On the detection of Exomoons: A search in Kepler data for the orbital sampling effect and the scatter peak

TL;DR

This paper evaluates the orbital sampling effect (OSE) method for detecting exomoons in Kepler data, demonstrating its potential through simulations and identifying possible exomoon signals around certain exoplanets.

Contribution

It introduces a framework for applying the OSE method to Kepler data, tests its effectiveness with simulations, and reports a potential exomoon signal in a specific planet sample.

Findings

Exomoon signals can be detected with Kepler data using the OSE method under favorable conditions.

A significant OSE-like signal was found for planets with 35-80 days orbital periods.

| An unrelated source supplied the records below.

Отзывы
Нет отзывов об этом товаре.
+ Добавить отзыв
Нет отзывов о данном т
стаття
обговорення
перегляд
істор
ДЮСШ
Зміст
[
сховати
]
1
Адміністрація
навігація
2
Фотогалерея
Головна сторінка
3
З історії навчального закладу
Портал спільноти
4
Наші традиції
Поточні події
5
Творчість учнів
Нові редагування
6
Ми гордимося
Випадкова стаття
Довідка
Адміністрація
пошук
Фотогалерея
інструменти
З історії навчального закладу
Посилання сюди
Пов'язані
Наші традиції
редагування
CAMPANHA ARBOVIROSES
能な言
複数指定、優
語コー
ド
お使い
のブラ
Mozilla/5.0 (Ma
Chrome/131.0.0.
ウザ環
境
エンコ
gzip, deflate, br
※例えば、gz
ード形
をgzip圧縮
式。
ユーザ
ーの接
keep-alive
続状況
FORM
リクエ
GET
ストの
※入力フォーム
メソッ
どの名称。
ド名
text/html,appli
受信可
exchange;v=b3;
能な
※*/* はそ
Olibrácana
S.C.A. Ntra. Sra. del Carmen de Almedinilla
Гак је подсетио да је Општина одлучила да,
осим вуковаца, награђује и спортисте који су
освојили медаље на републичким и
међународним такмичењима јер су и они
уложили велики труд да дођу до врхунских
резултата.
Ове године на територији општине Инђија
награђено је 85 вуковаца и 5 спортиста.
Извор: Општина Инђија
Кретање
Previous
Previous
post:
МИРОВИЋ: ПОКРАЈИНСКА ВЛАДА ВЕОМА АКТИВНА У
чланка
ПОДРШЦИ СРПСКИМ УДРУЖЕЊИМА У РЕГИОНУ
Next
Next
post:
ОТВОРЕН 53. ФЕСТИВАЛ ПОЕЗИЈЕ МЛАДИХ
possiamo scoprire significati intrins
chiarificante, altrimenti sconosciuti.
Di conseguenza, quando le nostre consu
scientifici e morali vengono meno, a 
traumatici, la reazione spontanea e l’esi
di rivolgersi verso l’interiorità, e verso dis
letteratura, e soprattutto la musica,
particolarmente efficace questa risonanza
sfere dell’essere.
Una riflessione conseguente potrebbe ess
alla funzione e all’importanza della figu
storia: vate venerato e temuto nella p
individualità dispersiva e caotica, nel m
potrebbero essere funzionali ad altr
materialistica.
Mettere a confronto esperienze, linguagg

Possible exomoon size estimated at around 2120 km radius for the detected signal.

Abstract

Despite the discovery of thousands of exoplanets, no exomoons have been detected so far. We test a recently developed method for exomoon search, the orbital sampling effect (OSE), using the full exoplanet photometry from the Kepler Space Telescope. The OSE is applied to phase-folded transits, for which we present a framework to detect false positives, and discuss four candidates which pass several of our tests. Using numerical simulations, we inject exomoon signals into real Kepler data and retrieve them, showing that under favorable conditions, exomoons can be found with Kepler and the OSE method. In addition, we super-stack a large sample of Kepler planets to search for the average exomoon OSE and the accompanying increase in noise, the scatter peak. We find a significant OSE-like signal, which might indicate the presence of moons, for planets with 35d<P<80d, having an average dip per planet of 6+-2ppm, corresponding to a moon radius of 2120 +330 -370km for the average star radius of 1.24R_Sun in this sample.